## What you are asked to do:
Copy the text of these items, replacing each "ADAUGĂ ÎN COȘ" with "ADD TO CART" and keeping everything else unchanged. Leave the pictures out.

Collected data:
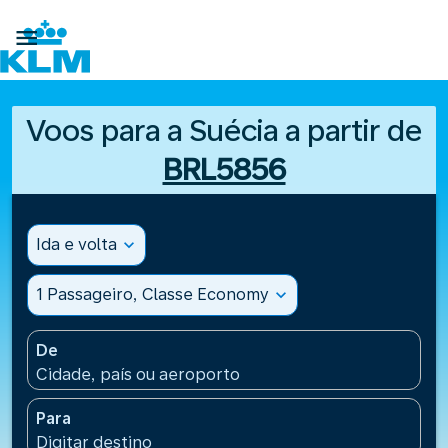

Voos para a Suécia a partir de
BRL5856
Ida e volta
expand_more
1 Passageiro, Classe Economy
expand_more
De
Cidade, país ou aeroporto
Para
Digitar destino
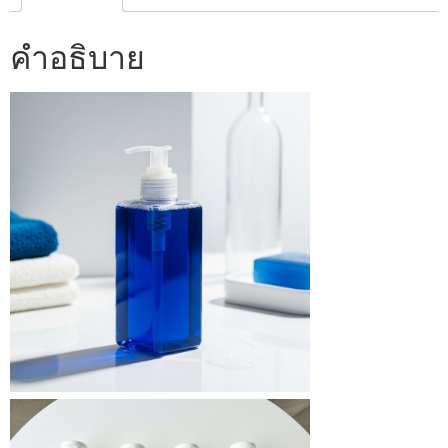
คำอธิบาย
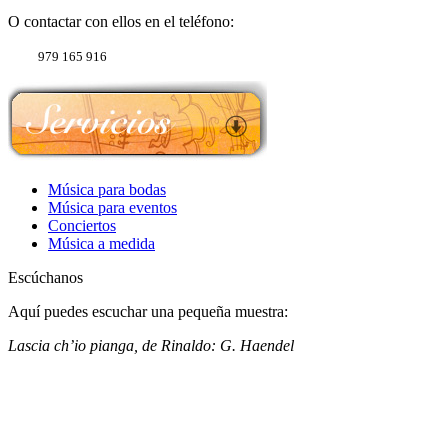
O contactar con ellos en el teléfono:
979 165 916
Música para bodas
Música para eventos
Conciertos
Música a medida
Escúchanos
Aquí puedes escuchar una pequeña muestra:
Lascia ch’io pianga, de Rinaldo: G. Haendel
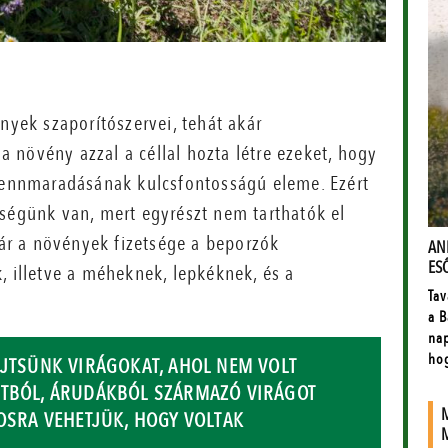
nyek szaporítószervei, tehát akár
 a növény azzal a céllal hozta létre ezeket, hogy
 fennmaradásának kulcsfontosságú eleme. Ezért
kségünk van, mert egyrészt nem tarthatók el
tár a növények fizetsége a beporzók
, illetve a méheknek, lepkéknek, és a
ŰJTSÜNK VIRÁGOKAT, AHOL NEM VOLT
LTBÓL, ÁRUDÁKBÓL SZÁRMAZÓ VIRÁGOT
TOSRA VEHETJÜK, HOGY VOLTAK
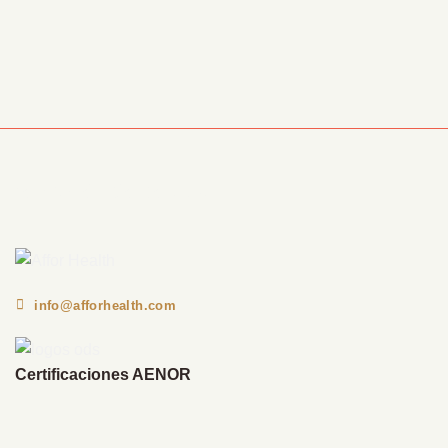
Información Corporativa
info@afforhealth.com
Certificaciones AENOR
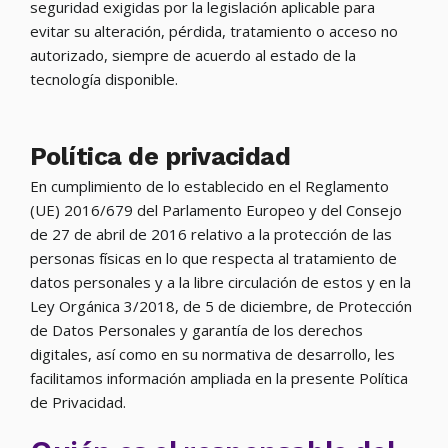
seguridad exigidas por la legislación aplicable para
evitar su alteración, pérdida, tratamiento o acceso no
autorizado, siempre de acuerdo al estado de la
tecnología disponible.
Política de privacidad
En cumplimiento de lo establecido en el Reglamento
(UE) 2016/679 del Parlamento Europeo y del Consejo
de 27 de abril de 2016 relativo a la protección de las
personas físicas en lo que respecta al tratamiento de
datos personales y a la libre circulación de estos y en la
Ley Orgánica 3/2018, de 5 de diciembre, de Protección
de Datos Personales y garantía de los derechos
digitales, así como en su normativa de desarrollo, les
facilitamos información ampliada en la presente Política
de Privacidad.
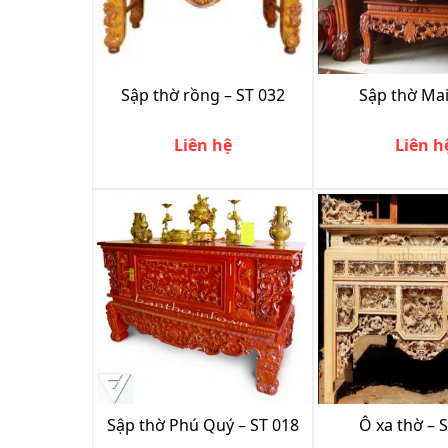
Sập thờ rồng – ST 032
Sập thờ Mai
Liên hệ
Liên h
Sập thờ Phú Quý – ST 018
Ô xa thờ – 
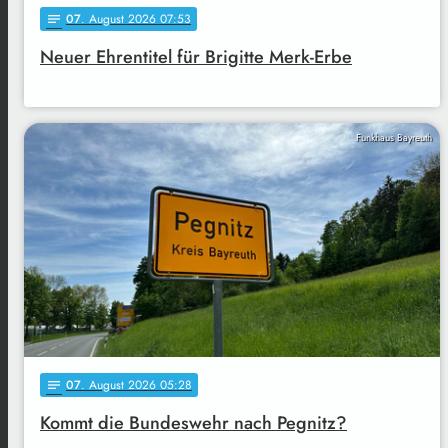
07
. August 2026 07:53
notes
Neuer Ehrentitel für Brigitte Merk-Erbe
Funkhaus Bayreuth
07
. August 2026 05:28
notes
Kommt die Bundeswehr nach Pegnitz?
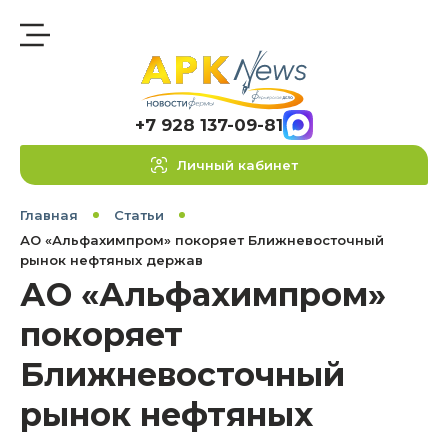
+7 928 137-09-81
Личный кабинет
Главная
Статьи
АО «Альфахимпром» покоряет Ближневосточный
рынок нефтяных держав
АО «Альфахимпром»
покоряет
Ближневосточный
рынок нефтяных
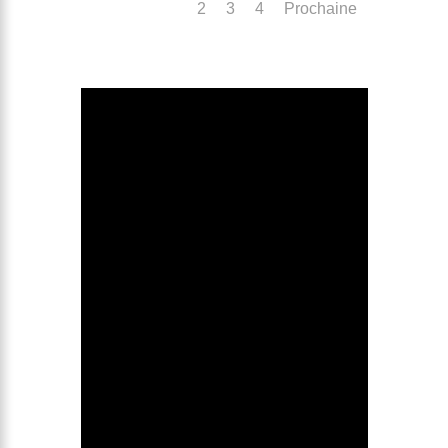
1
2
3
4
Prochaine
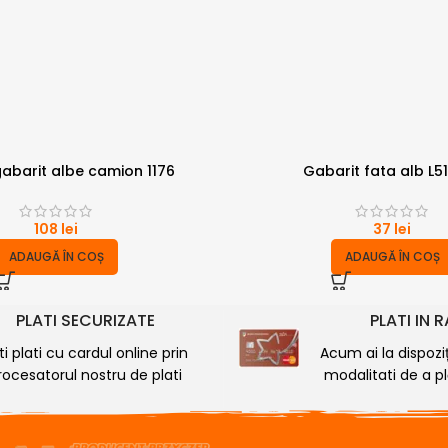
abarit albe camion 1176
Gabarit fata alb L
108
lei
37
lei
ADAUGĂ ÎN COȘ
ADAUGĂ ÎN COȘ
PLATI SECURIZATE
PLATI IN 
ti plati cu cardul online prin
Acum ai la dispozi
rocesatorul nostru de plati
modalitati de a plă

## Answer for this exercise:

Voos para a Suécia a partir de
BRL5856
Ida e volta
expand_more
1 Passageiro, Classe Economy
expand_more
De
Cidade, país ou aeroporto
Para
Digitar destino
คำอธิบาย
O contactar con ellos en el teléfono:
979 165 916
Música para bodas
Música para eventos
Conciertos
Música a medida
Escúchanos
Aquí puedes escuchar una pequeña muestra:
Lascia ch’io pianga, de Rinaldo: G. Haendel
nyek szaporítószervei, tehát akár
 a növény azzal a céllal hozta létre ezeket, hogy
 fennmaradásának kulcsfontosságú eleme. Ezért
kségünk van, mert egyrészt nem tarthatók el
tár a növények fizetsége a beporzók
, illetve a méheknek, lepkéknek, és a
ŰJTSÜNK VIRÁGOKAT, AHOL NEM VOLT
LTBÓL, ÁRUDÁKBÓL SZÁRMAZÓ VIRÁGOT
TOSRA VEHETJÜK, HOGY VOLTAK
Información Corporativa
info@afforhealth.com
Certificaciones AENOR
seguridad exigidas por la legislación aplicable para
evitar su alteración, pérdida, tratamiento o acceso no
autorizado, siempre de acuerdo al estado de la
tecnología disponible.
Política de privacidad
En cumplimiento de lo establecido en el Reglamento
(UE) 2016/679 del Parlamento Europeo y del Consejo
de 27 de abril de 2016 relativo a la protección de las
personas físicas en lo que respecta al tratamiento de
datos personales y a la libre circulación de estos y en la
Ley Orgánica 3/2018, de 5 de diciembre, de Protección
de Datos Personales y garantía de los derechos
digitales, así como en su normativa de desarrollo, les
facilitamos información ampliada en la presente Política
de Privacidad.
Sập thờ rồng – ST 032
Sập thờ Mai
Liên hệ
Liên h
Sập thờ Phú Quý – ST 018
Ô xa thờ – 
07
. August 2026 07:53
notes
Neuer Ehrentitel für Brigitte Merk-Erbe
Funkhaus Bayreuth
07
. August 2026 05:28
notes
Kommt die Bundeswehr nach Pegnitz?
+7 928 137-09-81
Личный кабинет
Главная
Статьи
АО «Альфахимпром» покоряет Ближневосточный
рынок нефтяных держав
АО «Альфахимпром»
покоряет
Ближневосточный
рынок нефтяных
1
2
3
4
Prochaine
abarit albe camion 1176
Gabarit fata alb L
108
lei
37
lei
ADD TO CART
ADD TO CART
PLATI SECURIZATE
PLATI IN 
ti plati cu cardul online prin
Acum ai la dispozi
rocesatorul nostru de plati
modalitati de a plă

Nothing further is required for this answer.